The createParameter, createTuple and createVariable helper functions exist primarily to deal with the storage of all the model elements in this giant DataFrame. These functions also obscure the otherwise straightforward syntax offered by PuLP.

The SETS and PARAMETERS AND DATA section are essentially more data munging - getting your data in shape before passinging it into the model. This could all be placed into a load_data function.

I'm a bit suspicious of PERMUTATION OF SETS because it looks like it creates the dense cross-product of all the sets, which means that you're then generating a dense matrix of constraints later on. If so, this is going to be extremely memory inefficient, and there will be many constraints that are not being used.
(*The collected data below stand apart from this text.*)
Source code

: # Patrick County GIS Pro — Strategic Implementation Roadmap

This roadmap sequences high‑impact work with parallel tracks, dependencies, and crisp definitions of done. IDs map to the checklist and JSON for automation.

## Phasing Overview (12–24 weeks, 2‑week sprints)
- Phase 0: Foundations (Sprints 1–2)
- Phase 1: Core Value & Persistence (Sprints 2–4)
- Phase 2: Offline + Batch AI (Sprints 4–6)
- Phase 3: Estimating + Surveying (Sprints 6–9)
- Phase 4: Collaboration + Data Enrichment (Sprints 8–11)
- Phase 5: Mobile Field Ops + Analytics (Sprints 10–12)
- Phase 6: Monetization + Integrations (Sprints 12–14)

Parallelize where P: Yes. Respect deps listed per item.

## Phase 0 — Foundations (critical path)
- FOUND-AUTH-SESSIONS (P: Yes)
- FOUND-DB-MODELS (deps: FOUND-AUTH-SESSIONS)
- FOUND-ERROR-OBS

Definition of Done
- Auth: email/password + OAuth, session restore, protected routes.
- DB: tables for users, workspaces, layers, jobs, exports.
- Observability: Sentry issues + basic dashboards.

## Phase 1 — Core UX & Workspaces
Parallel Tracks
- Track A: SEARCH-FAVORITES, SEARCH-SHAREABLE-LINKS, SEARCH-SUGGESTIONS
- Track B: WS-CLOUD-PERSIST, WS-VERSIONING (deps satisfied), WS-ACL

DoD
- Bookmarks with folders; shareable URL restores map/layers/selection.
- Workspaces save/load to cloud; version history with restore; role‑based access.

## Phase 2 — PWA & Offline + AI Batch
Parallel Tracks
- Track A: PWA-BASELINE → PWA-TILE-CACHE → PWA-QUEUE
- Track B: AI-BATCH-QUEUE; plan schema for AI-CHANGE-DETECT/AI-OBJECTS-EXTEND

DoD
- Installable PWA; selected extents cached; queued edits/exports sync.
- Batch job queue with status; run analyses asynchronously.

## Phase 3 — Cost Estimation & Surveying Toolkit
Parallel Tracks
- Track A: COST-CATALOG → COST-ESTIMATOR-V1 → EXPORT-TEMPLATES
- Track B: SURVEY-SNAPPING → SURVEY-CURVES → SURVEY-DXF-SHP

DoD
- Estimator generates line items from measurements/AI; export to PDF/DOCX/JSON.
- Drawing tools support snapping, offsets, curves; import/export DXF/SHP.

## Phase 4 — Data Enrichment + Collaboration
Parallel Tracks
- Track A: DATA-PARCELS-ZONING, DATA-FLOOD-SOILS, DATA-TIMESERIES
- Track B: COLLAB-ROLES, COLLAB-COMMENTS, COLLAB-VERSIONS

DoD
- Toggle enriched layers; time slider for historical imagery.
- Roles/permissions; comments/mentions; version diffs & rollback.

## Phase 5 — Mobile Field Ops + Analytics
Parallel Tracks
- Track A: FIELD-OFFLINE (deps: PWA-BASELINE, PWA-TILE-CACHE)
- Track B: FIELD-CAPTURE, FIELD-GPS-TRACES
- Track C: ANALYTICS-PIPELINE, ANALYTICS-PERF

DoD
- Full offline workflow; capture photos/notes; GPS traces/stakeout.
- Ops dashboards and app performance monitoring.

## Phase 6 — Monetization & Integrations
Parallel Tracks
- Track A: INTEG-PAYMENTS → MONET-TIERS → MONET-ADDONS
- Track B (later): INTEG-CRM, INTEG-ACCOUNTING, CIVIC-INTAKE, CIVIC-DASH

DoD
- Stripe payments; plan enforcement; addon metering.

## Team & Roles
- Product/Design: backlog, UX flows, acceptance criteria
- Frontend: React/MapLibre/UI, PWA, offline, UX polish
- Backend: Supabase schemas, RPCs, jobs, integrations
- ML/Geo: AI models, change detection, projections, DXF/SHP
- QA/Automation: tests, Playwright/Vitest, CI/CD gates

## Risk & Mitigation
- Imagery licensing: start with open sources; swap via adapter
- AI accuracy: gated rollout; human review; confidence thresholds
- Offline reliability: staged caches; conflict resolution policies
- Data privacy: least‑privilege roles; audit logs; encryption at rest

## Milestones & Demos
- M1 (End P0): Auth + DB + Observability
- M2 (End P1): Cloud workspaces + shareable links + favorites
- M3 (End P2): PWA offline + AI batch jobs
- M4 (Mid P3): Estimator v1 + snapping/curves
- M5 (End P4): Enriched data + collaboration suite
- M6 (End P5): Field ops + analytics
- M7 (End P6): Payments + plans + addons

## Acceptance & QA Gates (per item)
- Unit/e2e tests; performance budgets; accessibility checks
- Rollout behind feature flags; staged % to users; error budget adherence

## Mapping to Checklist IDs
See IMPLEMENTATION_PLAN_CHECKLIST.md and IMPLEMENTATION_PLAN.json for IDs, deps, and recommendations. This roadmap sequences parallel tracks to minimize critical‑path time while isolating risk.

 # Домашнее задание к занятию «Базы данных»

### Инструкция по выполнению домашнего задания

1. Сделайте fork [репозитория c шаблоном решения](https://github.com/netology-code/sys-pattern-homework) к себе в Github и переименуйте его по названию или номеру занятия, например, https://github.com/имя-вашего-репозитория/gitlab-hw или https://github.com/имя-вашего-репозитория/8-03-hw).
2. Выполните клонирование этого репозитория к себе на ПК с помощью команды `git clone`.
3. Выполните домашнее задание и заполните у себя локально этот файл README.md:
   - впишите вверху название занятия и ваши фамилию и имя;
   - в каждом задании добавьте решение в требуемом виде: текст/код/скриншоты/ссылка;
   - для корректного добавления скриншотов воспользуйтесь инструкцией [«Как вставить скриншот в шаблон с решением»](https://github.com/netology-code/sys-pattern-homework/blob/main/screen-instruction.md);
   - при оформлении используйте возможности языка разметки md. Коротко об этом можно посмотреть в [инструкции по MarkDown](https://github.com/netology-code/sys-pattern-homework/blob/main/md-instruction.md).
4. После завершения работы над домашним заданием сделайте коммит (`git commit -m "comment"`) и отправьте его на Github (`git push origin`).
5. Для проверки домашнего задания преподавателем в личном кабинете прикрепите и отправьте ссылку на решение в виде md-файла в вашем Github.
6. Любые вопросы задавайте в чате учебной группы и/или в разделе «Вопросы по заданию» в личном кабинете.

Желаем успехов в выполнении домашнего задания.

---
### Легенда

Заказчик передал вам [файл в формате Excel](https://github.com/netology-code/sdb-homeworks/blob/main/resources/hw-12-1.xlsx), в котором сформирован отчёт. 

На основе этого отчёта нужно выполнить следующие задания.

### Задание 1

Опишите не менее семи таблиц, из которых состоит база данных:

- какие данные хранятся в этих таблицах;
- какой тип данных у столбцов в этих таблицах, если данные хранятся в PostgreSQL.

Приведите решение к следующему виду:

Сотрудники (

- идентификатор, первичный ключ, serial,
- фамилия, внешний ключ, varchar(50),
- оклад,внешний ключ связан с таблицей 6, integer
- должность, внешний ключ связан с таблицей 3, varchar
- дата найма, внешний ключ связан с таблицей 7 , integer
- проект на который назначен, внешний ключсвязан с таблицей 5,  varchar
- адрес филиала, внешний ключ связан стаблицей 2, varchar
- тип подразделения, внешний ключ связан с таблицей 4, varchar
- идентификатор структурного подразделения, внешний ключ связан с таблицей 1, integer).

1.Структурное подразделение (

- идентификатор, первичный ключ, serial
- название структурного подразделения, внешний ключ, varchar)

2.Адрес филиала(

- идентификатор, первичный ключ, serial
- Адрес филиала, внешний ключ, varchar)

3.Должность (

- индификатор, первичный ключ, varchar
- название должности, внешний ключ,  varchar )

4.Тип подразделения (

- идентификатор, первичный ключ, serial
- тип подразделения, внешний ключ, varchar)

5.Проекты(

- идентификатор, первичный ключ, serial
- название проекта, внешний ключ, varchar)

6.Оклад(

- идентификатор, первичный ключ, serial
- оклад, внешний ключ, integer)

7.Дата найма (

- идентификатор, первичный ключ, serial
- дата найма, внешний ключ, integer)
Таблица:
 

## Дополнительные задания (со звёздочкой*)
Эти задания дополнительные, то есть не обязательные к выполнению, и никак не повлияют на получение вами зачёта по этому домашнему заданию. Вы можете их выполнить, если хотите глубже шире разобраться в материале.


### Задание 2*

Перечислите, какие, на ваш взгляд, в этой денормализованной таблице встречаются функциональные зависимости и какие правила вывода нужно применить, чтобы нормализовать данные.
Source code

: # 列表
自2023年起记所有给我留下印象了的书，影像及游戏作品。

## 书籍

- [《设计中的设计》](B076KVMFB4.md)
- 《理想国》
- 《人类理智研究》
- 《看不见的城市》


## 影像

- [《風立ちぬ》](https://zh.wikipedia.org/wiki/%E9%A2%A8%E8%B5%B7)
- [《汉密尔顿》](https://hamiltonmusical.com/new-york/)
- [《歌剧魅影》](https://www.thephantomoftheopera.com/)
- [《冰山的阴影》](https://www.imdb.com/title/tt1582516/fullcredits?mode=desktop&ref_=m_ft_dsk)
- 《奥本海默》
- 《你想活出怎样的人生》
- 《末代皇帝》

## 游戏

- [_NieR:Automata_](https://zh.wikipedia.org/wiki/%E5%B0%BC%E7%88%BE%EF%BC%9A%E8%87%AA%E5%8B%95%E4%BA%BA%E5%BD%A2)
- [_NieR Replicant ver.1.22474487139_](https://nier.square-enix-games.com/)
The solver will then need to remove these before going onto solve the model - hurting performance and ability of PuLP to scale to larger models.

Model construction

In this section, you create a big dict containing all the specifications of the variables, and then create the variables using the createVariable function. Why not just call the PuLP function pulp.LpVariable directly? Do you need to pass in the cross-product of the sets to the variable creation function?

For the constraint generation, is it necessary to iterate over the cross-product of the indexes? In many cases, you only need to generate constraints for the indices for which you have data.

Also, it might simplify things to create functions for each constraint returning a pulp.LPConstraint type. This would also allow you to document what's happening in each constraint.

I also recommend wrapping the entire model in a create_model function which returns the model, and takes a package of data (e.g. the dict of DataFrames) as an argument. This would allow the model to be placed in a separate file, and make a clearer distinction between all the data management, running of the model, and model formulation itself.